The bottom line problem is union contracts. Our government is being bullied into accepting these terms, and now we're stuck. What we really need is a lawyer to sue the unions under the racketeering laws so that all level of government can be free from these contracts that are holding us down. It does not make economic sense to pay government employee market salary rate, and provide life time pension. To make matter worst, many of these retired government workers are back out in the job market taking away another job that another individual without the pension income.

Like this comment
Posted by 10%er
a resident of Cuernavaca
on Mar 25, 2010 at 3:10 pm

Hey concerned taxpayer poster, that 10% is going to hurt us city workers and the residents of san jose if it goes thur. I am already the working poor.

Like this comment
Posted by Voters
a resident of Cuesta Park
on Mar 25, 2010 at 3:12 pm

The councilmembers that the tax paying residents vote for are the ones that approve the union contracts. Go talk to your councilmembers and make sure you vote. Stop complaining on MV Voice, does nothing.

Like this comment
Posted by Dave Williams
a resident of Waverly Park
on Mar 25, 2010 at 3:44 pm

The math on this is very straight foward.

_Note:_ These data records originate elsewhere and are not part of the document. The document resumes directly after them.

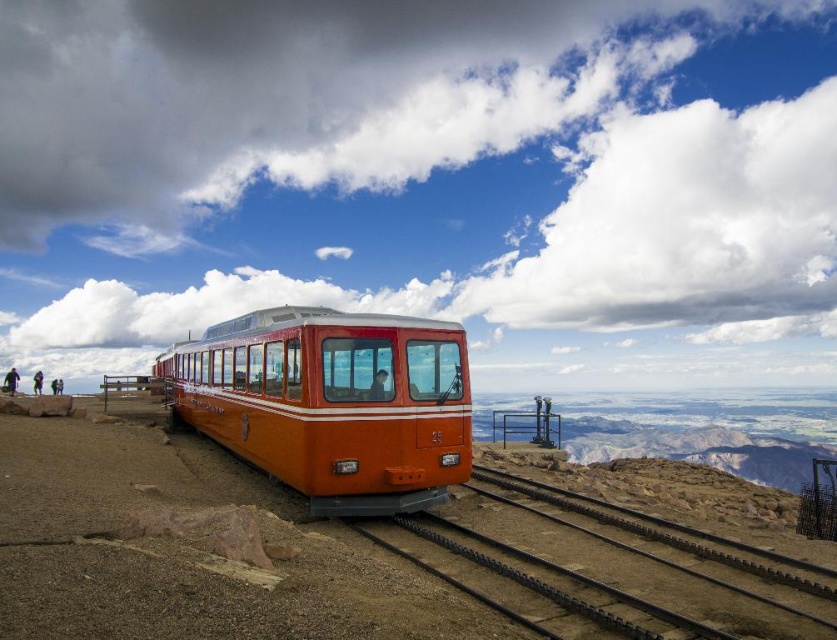
You are standing at the front of the tram and looking out. There are two points marked on the rocky terrain ahead. Which point is closer to you, point [337,358] or point [491,513]?

Point [337,358] is closer to you than point [491,513].

You are a passenger on the orange matte train at center. You want to know where you are located in the tram. Can you tell me the coordinates of your current position?

The orange matte train at center is located at coordinates point (332, 403).

You are standing at the point marked as point (332, 403) in the image. What object is located exactly at that point?

The point (332, 403) indicates orange matte train at center.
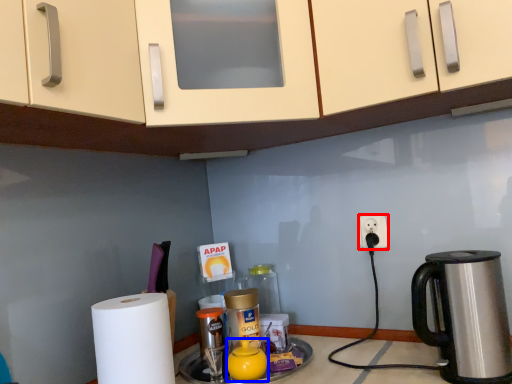
Question: Which point is closer to the camera, power outlet (highlighted by a red box) or tea pot (highlighted by a blue box)?

Choices:
 (A) power outlet
 (B) tea pot

Answer: (B)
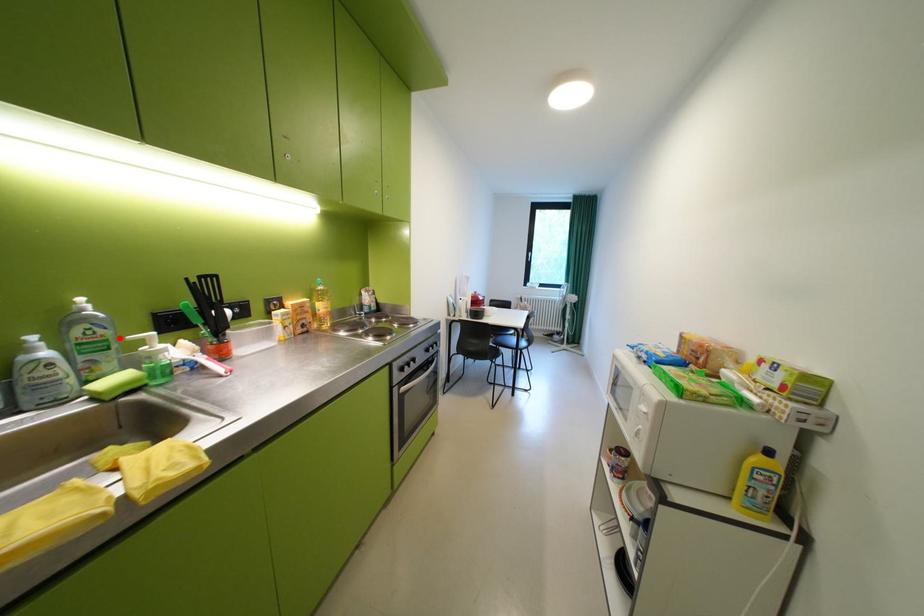
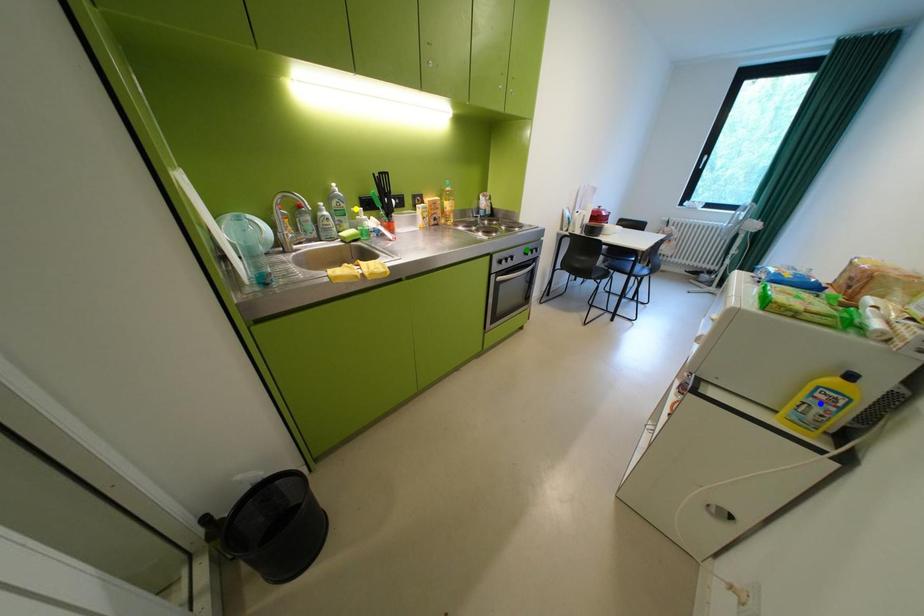
Question: I am providing you with two images of the same scene from different viewpoints. A red point is marked on the first image. You are given multiple points on the second image. Which point in image 2 is actually the same real-world point as the red point in image 1?

Choices:
 (A) yellow point
 (B) blue point
 (C) green point

Answer: (A)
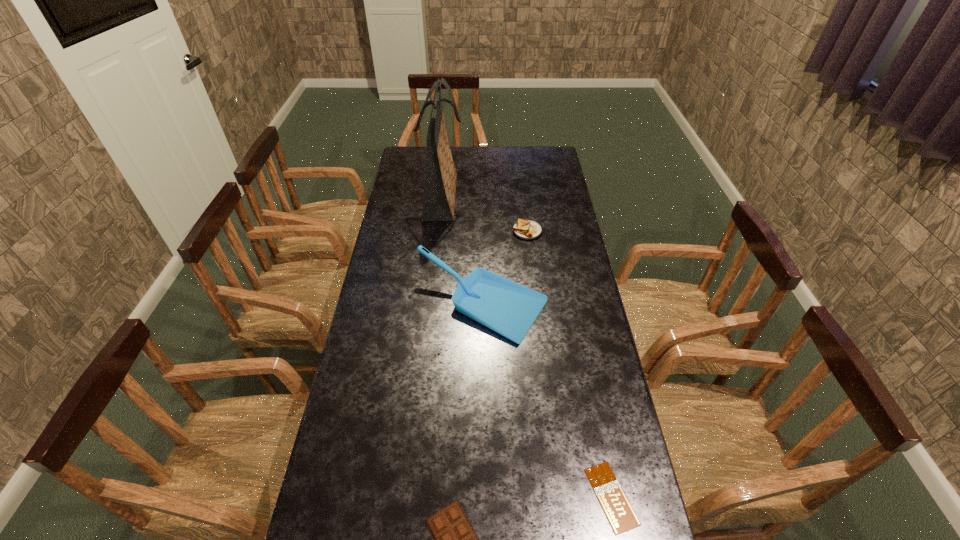
Locate an element on the screen. This screenshot has width=960, height=540. the tallest object is located at coordinates (440, 185).

I want to click on shopping bag, so [440, 185].

The width and height of the screenshot is (960, 540). What are the coordinates of `the second tallest object` in the screenshot? It's located at (506, 307).

Identify the location of the third nearest object. (506, 307).

Image resolution: width=960 pixels, height=540 pixels. I want to click on sandwich, so click(525, 229).

Where is `the fourth nearest object`? Image resolution: width=960 pixels, height=540 pixels. the fourth nearest object is located at coordinates (525, 229).

Image resolution: width=960 pixels, height=540 pixels. Identify the location of the shortest object. (615, 504).

Where is `the rightmost object`? Image resolution: width=960 pixels, height=540 pixels. the rightmost object is located at coordinates (615, 504).

I want to click on free space located on the front-facing side of the farthest object, so click(512, 196).

You are a GUI agent. You are given a task and a screenshot of the screen. Output one action in this format:
    pyautogui.click(x=<x>, y=<y>)
    Task: Click on the free location located 0.170m on the left of the dustpan
    The width and height of the screenshot is (960, 540).
    Given the screenshot: What is the action you would take?
    click(x=366, y=306)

As an example you lay off 33 employees who make for example $40K anually for a savings of $1320K or for $200K you can reduce your work force by 33 employees who after mutltiple years of service average $60k for a savings of $1980K which nets out a savings of over $400k year on year.

The more senior employess are going to retire in the future any how at the same retirement cost or more

The ongoing costs of keeping the less senior employees will be less year on year than the alternative.

From my perspective, I am going to talk to and exercise my vote perogative on the council members who don't support this action.

Like this comment
Posted by Robert
a resident of Old Mountain View
on Mar 28, 2010 at 5:18 pm

Consider this: in these tough economic times MV has spent close to $20 MILLION on land at Moffett and 101; close to $2 MILLION on a church on Escuela Ave; close to $10 MILLION on a new fire station by Shoreline park; and now $200,000 on high speed rail consultants? We're talking well over $30 MILLION DOLLARS on nonessential items. If this doesn't outrage you I don't know what will. Think about where the real problem lies before you bash city employees. Mountain View's "leadership" wants the citizens to believe it's Union contracts breaking the bank but in reality it's irresponsible spending and backwards priorities at City Hall. Don't believe the hype!